When the API gateway receives incoming requests, it can translate opaque access tokens to JWT access tokens using the phantom token pattern, and forward JWTs to APIs. MCP servers that call upstream APIs can use OAuth 2.0 token exchange to adjust values like the token audience before forwarding requests. You then get the following end-to-end token flow within your backend cluster.

Implement Business Authorization

The deeper security requirements are usually to restrict or filter access at the resource level. Often, the best place for the main authorization logic is APIs, so that you can use it for multiple API clients.

To authorize correctly, APIs receive JWT access tokens that contain claims like the user identity. JWTs should be short-lived and cryptographically unforgeable, so that it is difficult for an attacker to get hold of one. However, the primary usage of JWTs is to securely deliver claims.

Design scopes to include a set of claims, so that issuance of a scope triggers issuance of the claims. An example access token payload is shown here, which includes custom claims for trader_id, locations, and industries, which an API might use to filter the user’s authorized trading data at the resource level.

{
  "sub": "556c8ae33f8c0ffdd94a5",
  "iss": "https://login.example.com",
  "aud": "mcp.financial.example.com",
  "scope": "openid trades:read",
  "trader_id": 1245,
  "locations": ["USA"],
  "industries": ["oil", "renewables"],
  "exp": 1611674155,
}

The nature of AI agents is likely to increase the need for authorization servers to issue dynamic claims. Both user authentication and user consent can collect runtime values that the authorization server issues to access tokens and which APIs later use for authorization. For example, a user might consent to an AI agent’s level of access but impose runtime conditions like money limits, whose values become claims in access tokens.

Although end-to-end flows use security standards, the lower-level complexity is outsourced from APIs and MCP servers to the authorization server. API developers should be able to use straightforward code to implement authorization. They should be able to use the same code to authorize requests from any client, or impose extra conditions on AI-enabled ones. When APIs are correctly secured, organizations should be able to expose any API to the internet for maximum business value.

Adaptive API Security is AI Ready

Now that you understand how tokens flow between components in an MCP deployment, you should understand how the API gateway and authorization server play important roles. Choose an extensible API gateway that can translate tokens. Use an authorization server that supports the required security standards and gives you control over the scopes and claims in access tokens.

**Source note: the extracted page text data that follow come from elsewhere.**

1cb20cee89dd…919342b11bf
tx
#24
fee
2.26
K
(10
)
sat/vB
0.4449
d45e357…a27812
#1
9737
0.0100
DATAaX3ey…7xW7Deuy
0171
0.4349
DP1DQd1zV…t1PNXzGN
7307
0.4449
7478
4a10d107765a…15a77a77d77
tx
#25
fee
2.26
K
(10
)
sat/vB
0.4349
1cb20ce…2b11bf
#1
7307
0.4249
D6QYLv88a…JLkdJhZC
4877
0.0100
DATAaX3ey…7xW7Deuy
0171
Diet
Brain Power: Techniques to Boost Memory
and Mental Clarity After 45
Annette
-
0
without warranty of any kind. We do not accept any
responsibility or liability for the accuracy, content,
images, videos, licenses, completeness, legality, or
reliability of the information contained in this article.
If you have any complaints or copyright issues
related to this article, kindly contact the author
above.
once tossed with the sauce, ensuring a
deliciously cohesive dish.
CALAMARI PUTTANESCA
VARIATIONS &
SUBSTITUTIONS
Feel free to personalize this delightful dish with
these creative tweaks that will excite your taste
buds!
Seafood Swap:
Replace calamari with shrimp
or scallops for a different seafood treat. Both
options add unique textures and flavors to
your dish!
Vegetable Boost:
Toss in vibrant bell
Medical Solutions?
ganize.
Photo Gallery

The longer-term business benefit is the ability to quickly adapt security in the future, to cope with new threats and requirements. Standards also enable the best interoperability with business partners, who might want to authenticate their employees with their organizational security policy before using AI agents to call your APIs. The authorization server also helps you to keep your login user experience up-to-date.

You still need to think carefully about threats and mitigations, of course, since AI has considerable potential to identify and exploit APIs that use weak security. With OAuth, you have a toolbox for establishing trust. You can follow API security best practices to enforce least privilege access, to prevent cyber attacks, and minimize the impact of any exploits.